====== Material for the task ======
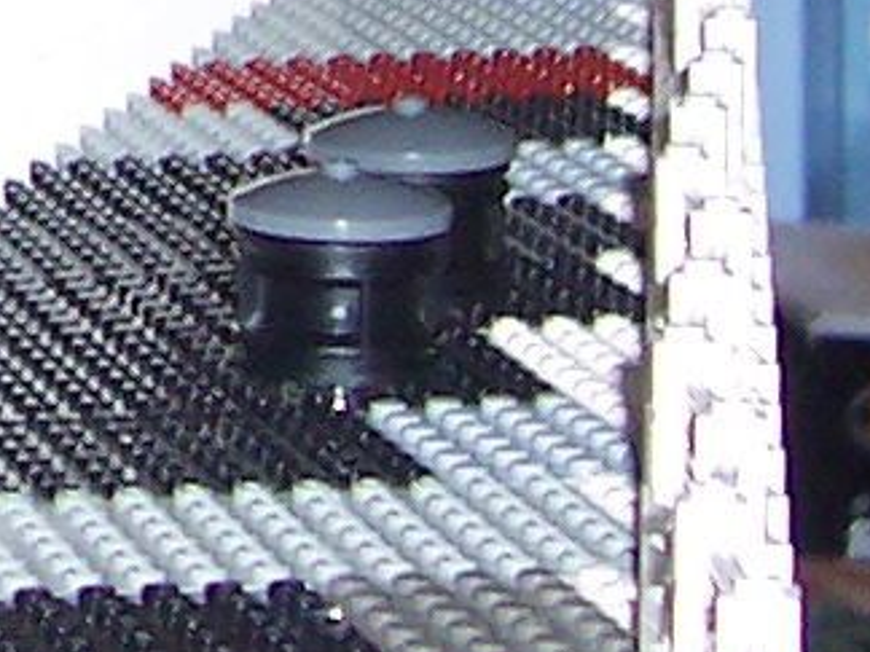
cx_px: -886
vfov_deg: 6.2
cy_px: -832
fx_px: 5831
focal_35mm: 232
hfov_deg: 8.1
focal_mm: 5.6
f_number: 2.8
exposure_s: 1/60
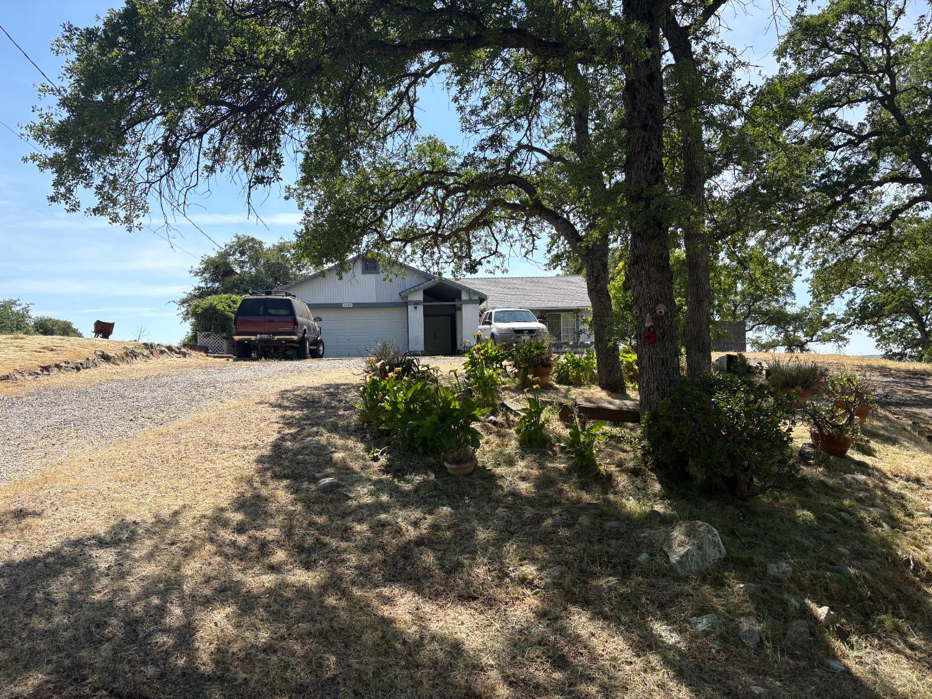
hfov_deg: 67.3
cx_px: 466
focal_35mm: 26
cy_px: 350
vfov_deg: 53.1
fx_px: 700
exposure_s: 1/2451
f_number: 1.6
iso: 50
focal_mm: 5.96
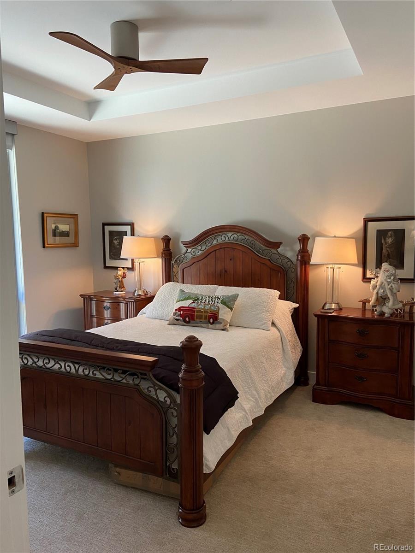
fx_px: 416
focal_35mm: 26
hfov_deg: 53.1
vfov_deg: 67.3
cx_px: 208
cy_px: 276
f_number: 1.8
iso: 100
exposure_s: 1/60
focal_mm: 4.25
======
**Request**
Start at the first line and set down all of the data exactly, passing over the pictures.

**Response box**
cx_px: -886
vfov_deg: 6.2
cy_px: -832
fx_px: 5831
focal_35mm: 232
hfov_deg: 8.1
focal_mm: 5.6
f_number: 2.8
exposure_s: 1/60
hfov_deg: 67.3
cx_px: 466
focal_35mm: 26
cy_px: 350
vfov_deg: 53.1
fx_px: 700
exposure_s: 1/2451
f_number: 1.6
iso: 50
focal_mm: 5.96
fx_px: 416
focal_35mm: 26
hfov_deg: 53.1
vfov_deg: 67.3
cx_px: 208
cy_px: 276
f_number: 1.8
iso: 100
exposure_s: 1/60
focal_mm: 4.25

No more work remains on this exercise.